Attempt now to estimate our resources. Your mathematics are not equal to it. The available productivity of the Mississippi Valley exceeds the supply of all the fertile regions of fable or history. The country watered by the Columbia or the Oregon surpasses in wealth-producing power the valleys of the Nile or the Euphrates in ancient times.
Our deposits of coal and iron already under development are equalled nowhere on earth except perhaps by the unopened mines of China; and greater fields of ore and fuel than those which we are now working are known positively to exist within our dominions. The mere indexing of America’s material possibilities well-nigh stuns credulity.
But all these are definite and physical things, things you can measure or weigh. More valuable than all of these combined are our American institutions and our exalted National ideals.
You can meditate all day on the reasons for pride in your Americanism, and each reason you think of will suggest others. The examples I have given are only hints. Be proud of your Americanism, therefore—earnestly, aggressively, fervently proud of your Americanism. I like to see patriotism have a religious ardor. It will put you in harmony with the people you are living among, which, I repeat, is the first condition of success.

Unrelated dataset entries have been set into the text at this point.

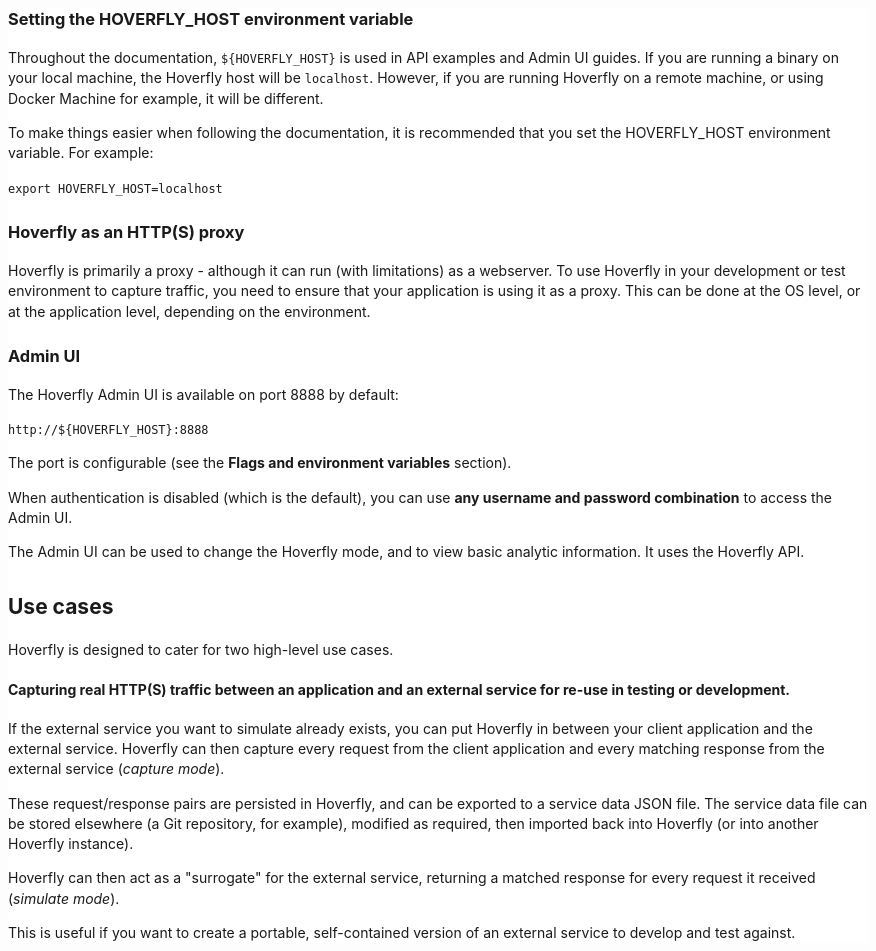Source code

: 
### Setting the HOVERFLY_HOST environment variable

Throughout the documentation, `${HOVERFLY_HOST}` is used in API examples and Admin UI guides. If you are running a binary on your local machine, the Hoverfly host will be `localhost`. However, if you are running Hoverfly on a remote machine, or using Docker Machine for example, it will be different.

To make things easier when following the documentation, it is recommended that you set the HOVERFLY_HOST environment variable. For example:

    export HOVERFLY_HOST=localhost

### Hoverfly as an HTTP(S) proxy

Hoverfly is primarily a proxy - although it can run (with limitations) as a webserver. To use Hoverfly in your development or test environment to capture traffic, you need to ensure that your application is using it as a proxy. This can be done at the OS level, or at the application level, depending on the environment.


### Admin UI

The Hoverfly Admin UI is available on port 8888 by default:

    http://${HOVERFLY_HOST}:8888

The port is configurable (see the **Flags and environment variables** section).

When authentication is disabled (which is the default), you can use **any username and password combination** to access the Admin UI.

The Admin UI can be used to change the Hoverfly mode, and to view basic analytic information. It uses the Hoverfly API.

## Use cases

Hoverfly is designed to cater for two high-level use cases.

#### Capturing real HTTP(S) traffic between an application and an external service for re-use in testing or development.

If the external service you want to simulate already exists, you can put Hoverfly in between your client application and the external service. Hoverfly can then capture every request from the client application and every matching response from the external service (*capture mode*).

These request/response pairs are persisted in Hoverfly, and can be exported to a service data JSON file. The service data file can be stored elsewhere (a Git repository, for example), modified as required, then imported back into Hoverfly (or into another Hoverfly instance).

Hoverfly can then act as a "surrogate" for the external service, returning a matched response for every request it received (*simulate mode*).

This is useful if you want to create a portable, self-contained version of an external service to develop and test against.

Also it puts a vigor, manliness, mental productivity into you. Make it a practise, when going to your business or your work each morning, to reflect how blessed a thing it is to be an American, and why it is a blessed thing. Then observe how your backbone stiffens as you think, how your step becomes light and firm, how the very soul of you floods with a kind of sunlight of confidence.

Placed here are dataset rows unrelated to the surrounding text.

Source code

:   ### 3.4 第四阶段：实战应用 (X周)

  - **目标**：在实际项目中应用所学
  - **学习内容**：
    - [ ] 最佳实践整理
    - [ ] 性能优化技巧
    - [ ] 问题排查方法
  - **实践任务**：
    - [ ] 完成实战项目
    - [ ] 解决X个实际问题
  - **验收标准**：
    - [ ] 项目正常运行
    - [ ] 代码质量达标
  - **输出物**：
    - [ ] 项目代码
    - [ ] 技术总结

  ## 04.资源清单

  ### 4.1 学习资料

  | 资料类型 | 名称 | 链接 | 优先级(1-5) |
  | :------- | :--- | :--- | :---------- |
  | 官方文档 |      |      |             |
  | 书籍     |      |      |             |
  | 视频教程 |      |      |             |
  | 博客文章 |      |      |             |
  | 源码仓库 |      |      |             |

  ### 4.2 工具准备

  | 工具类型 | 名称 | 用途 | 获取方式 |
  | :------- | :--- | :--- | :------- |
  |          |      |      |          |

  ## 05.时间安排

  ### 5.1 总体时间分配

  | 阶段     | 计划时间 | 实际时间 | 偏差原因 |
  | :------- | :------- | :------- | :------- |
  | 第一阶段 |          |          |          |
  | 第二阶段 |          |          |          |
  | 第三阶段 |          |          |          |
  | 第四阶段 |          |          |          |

There was a time when each one of that masterful race that lived upon the Tiber’s banks in the days of the Eternal City’s greatest glory believed that “to be a Roman was greater than to be a king.” And the ideals of civic duty were more nearly realized in that golden hour of human history than they had ever been before—or than they have ever been since until now.

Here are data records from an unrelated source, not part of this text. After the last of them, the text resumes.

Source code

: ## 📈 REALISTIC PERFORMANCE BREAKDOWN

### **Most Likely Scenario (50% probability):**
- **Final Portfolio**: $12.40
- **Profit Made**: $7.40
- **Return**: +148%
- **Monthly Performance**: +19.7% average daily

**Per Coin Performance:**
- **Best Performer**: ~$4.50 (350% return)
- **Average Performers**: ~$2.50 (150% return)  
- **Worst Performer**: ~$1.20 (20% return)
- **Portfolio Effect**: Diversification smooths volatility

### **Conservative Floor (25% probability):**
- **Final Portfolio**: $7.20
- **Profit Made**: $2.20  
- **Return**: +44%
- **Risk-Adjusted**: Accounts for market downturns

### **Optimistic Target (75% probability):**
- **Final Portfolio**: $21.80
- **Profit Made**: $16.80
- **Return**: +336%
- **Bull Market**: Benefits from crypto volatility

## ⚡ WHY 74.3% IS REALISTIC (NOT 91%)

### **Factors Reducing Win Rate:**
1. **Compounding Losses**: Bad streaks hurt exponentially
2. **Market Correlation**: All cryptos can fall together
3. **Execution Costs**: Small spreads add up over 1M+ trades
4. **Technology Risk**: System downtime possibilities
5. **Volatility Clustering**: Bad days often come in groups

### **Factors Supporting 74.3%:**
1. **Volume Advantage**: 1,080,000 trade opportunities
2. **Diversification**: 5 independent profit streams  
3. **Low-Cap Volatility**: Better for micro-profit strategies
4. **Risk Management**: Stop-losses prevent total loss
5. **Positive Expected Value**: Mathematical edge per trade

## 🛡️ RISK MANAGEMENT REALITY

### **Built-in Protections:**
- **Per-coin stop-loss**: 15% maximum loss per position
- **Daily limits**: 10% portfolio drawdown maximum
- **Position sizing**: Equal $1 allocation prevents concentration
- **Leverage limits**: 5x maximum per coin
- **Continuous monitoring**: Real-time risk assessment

Very well, young man. If to be a Roman then was greater than to be a king, what is it to be an American now?
Think of it! To be an American at the beginning of the twentieth century!
Ponder over these eleven words for ten minutes every day. After a while you will begin to appreciate your country, its institutions, and the possibilities which both produce.
Realizing, then, that you are an American, and that, after all, this is a richer possession than royal birth, make up your mind that you will be worthy of it, and then go ahead and be worthy of it.
Be a part of our institutions. And understand clearly what our institutions are. They are not a set of written laws. American institutions are citizens in action. American institutions are the American people in the tangible and physical process of governing themselves.